Story URL: http://news.medill.northwestern.edu/chicago/news.aspx?id=199000
Story Retrieval Date: 5/24/2013 12:56:17 AM CST
Elizabeth Bunn/ Medill
Infamous hacking enclave Anonymous continued its quest for retribution Tuesday, claiming responsibility for shutting down OnGuardOnline.com, a Website managed by the U.S. Federal Trade Commission (FTC).
The FTC could not be immediately reached for comment.
The shutdown extended to five days Anonymous's retaliation against the government's termination of file-sharing Website MegaUpload.com and the arrest of founder Kim Schmitz, widely known as Kim Dotcom.
Sen. Chuck Grassley (R-Iowa) experienced the Anonymous attacks firsthand on Monday when the hacktivist group gained access to his Twitter account.

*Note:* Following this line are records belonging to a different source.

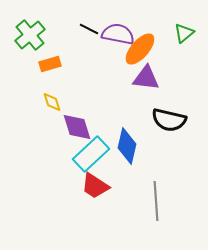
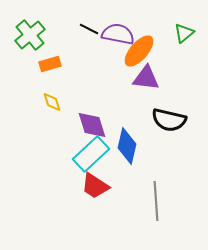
orange ellipse: moved 1 px left, 2 px down
purple diamond: moved 15 px right, 2 px up
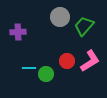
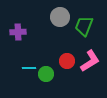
green trapezoid: rotated 20 degrees counterclockwise
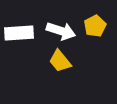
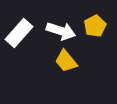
white rectangle: rotated 44 degrees counterclockwise
yellow trapezoid: moved 6 px right
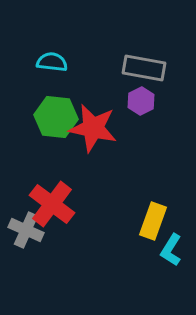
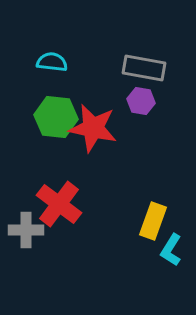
purple hexagon: rotated 24 degrees counterclockwise
red cross: moved 7 px right
gray cross: rotated 24 degrees counterclockwise
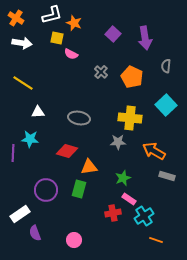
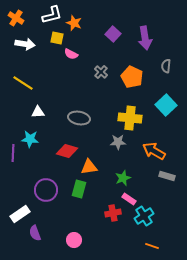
white arrow: moved 3 px right, 1 px down
orange line: moved 4 px left, 6 px down
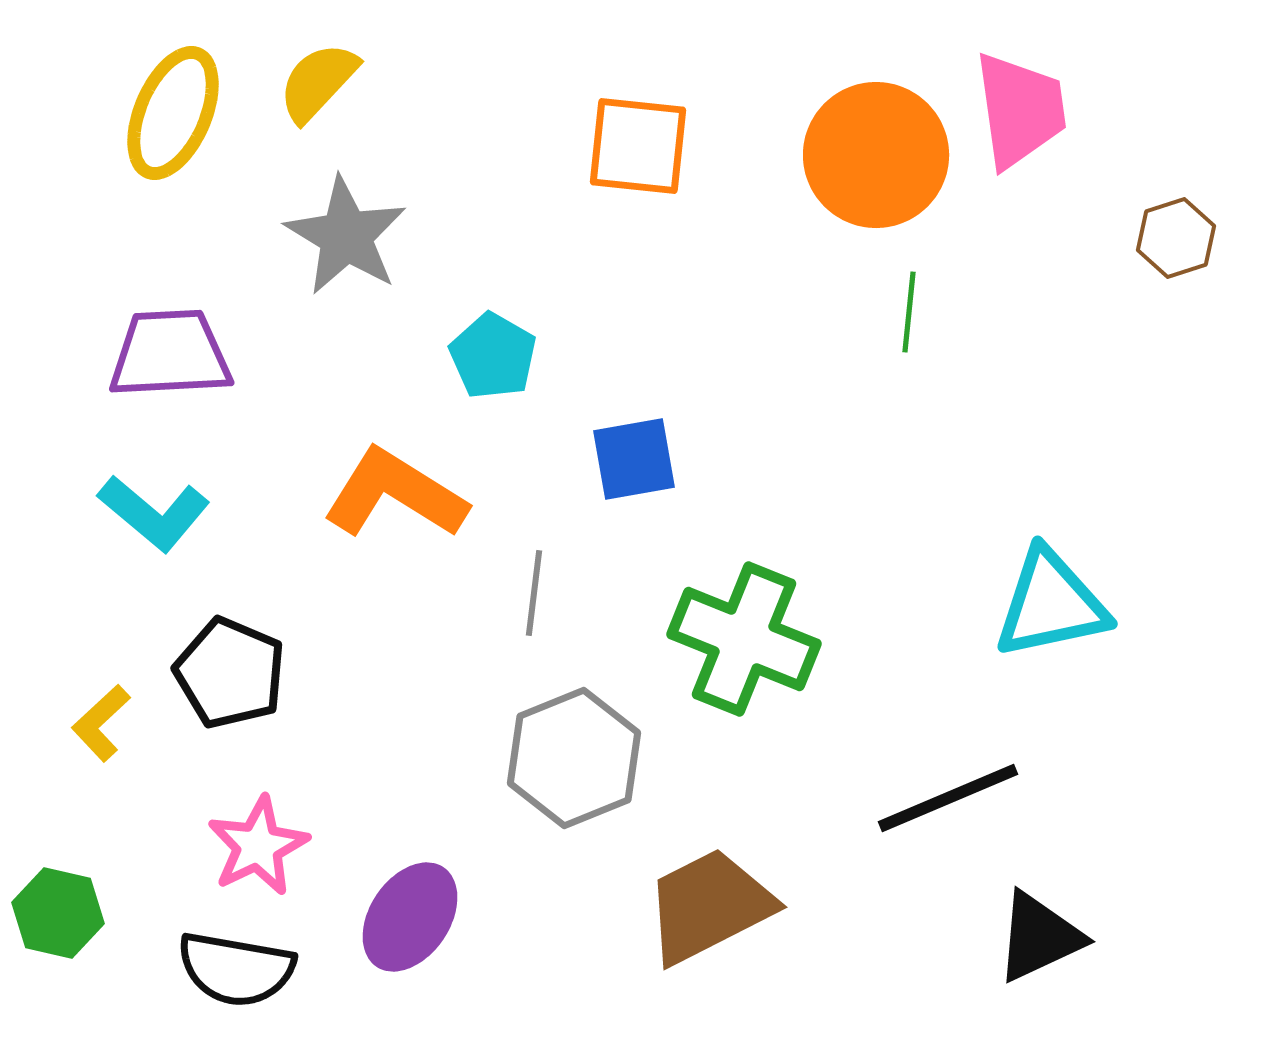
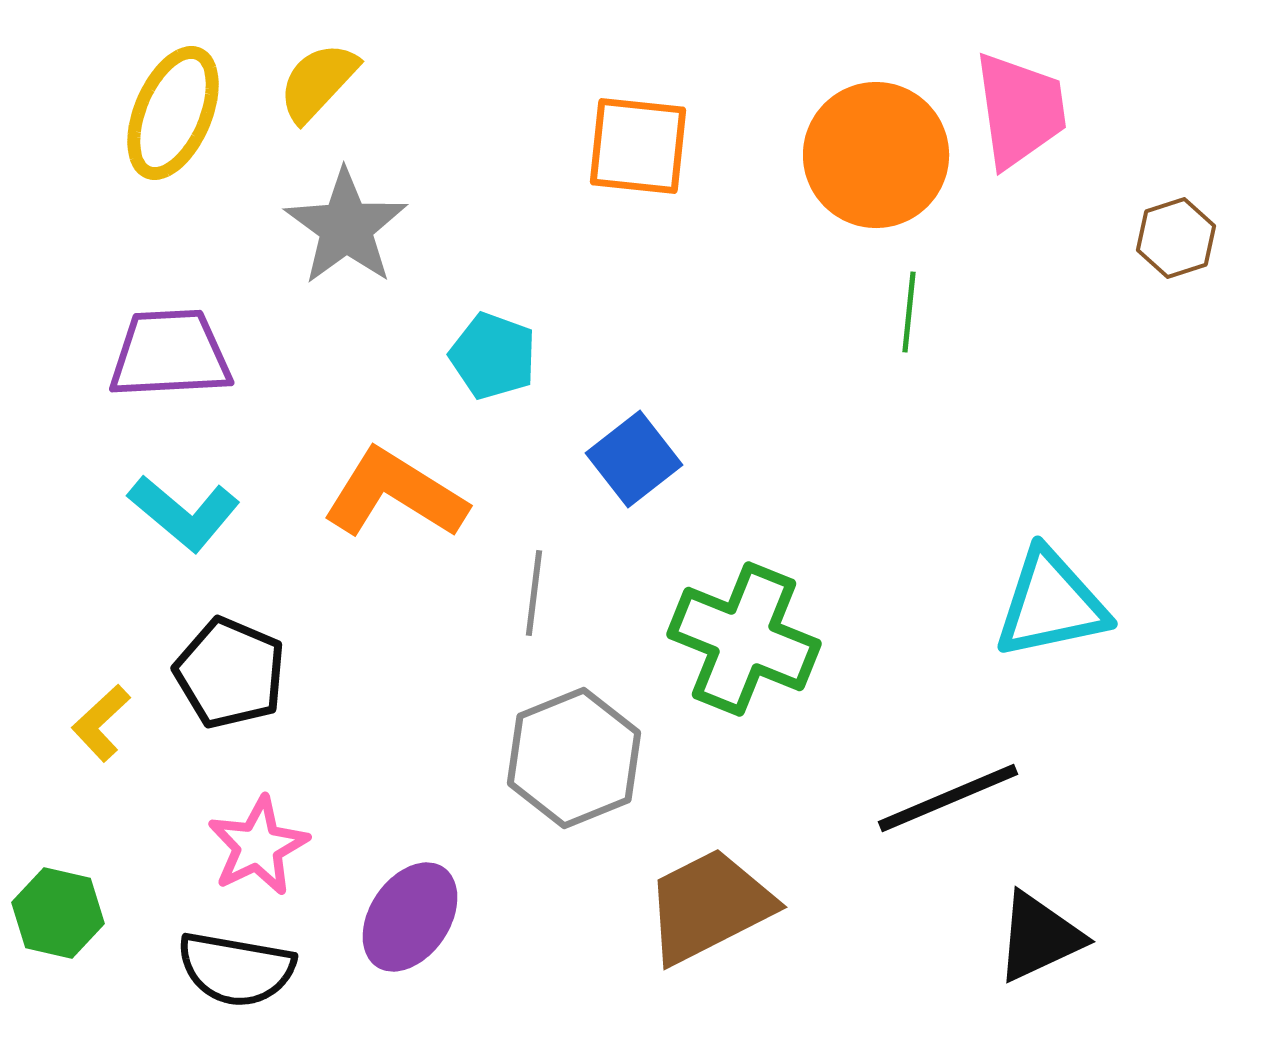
gray star: moved 9 px up; rotated 5 degrees clockwise
cyan pentagon: rotated 10 degrees counterclockwise
blue square: rotated 28 degrees counterclockwise
cyan L-shape: moved 30 px right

One message from the pirated account read: “Dear Iowans, vote against ACTA, SOPA, and PIPA, because this man, Chuck Grassley, wants YOUR internet censored and all that BS.”
“Senator Grassley’s staff noticed the hacking after the first false Tweet was posted,” communications director Beth Levine said Tuesday. “The office immediately called Twitter to obtain access to the account so the password could be changed.”
Sen. Grassley, who recently renounced his support of the Senate’s anti-piracy legislation Protect IP Act (PIPA), has since regained control of the account. SOPA, the Stop Online Privacy Act, is the House counterpart of PIPA. Both are widely supported by the entertainment industry. ACTA is the Anti-Counterfeiting Trade Agreement, a proposed agreement between the U.S. and a number of other countries.
In a YouTube video released by Anonymous on Monday, a deep, robotic voice warned: “While it is true that Facebook has at least 60,000 servers, it is possible to bring you down.” The group went back on its threat Tuesday.
According to a U.S. Department of Justice press release, German-born Dotcom is responsible for generating more than $175 million in illegal profits and causing more than half a billion dollars in harm to copyright owners.
“We are aware of the situation and will continue to perform our investigations,” Federal Bureau of Investigation spokeswoman Adrienne Senatore said Tuesday.
The claims against Dotcom include conspiring to commit copyright infringement, conspiring to commit money laundering and criminal copyright infringement, the Department of Justice stated in the release.
In a hearing Monday in New Zealand, a judge delayed the decision to release Dotcom on bail.
The Internet collective known for protesting online censorship also struck over the weekend, and allegedly took down several sites in the United States including UniversalMusic.com. The company could not be reached for comment.
Anonymous also took credit for shutting down CBS for about 20 minutes on Sunday. The group tweeted the following message Sunday under the handle, YourAnonNews: “Anonymous Deletes CBS, Universal Sites; is Xbox Live Next?”
Sources within CBS said the site was undergoing routine software updates on Sunday, and that the shutdown didn’t have anything to do with hackers.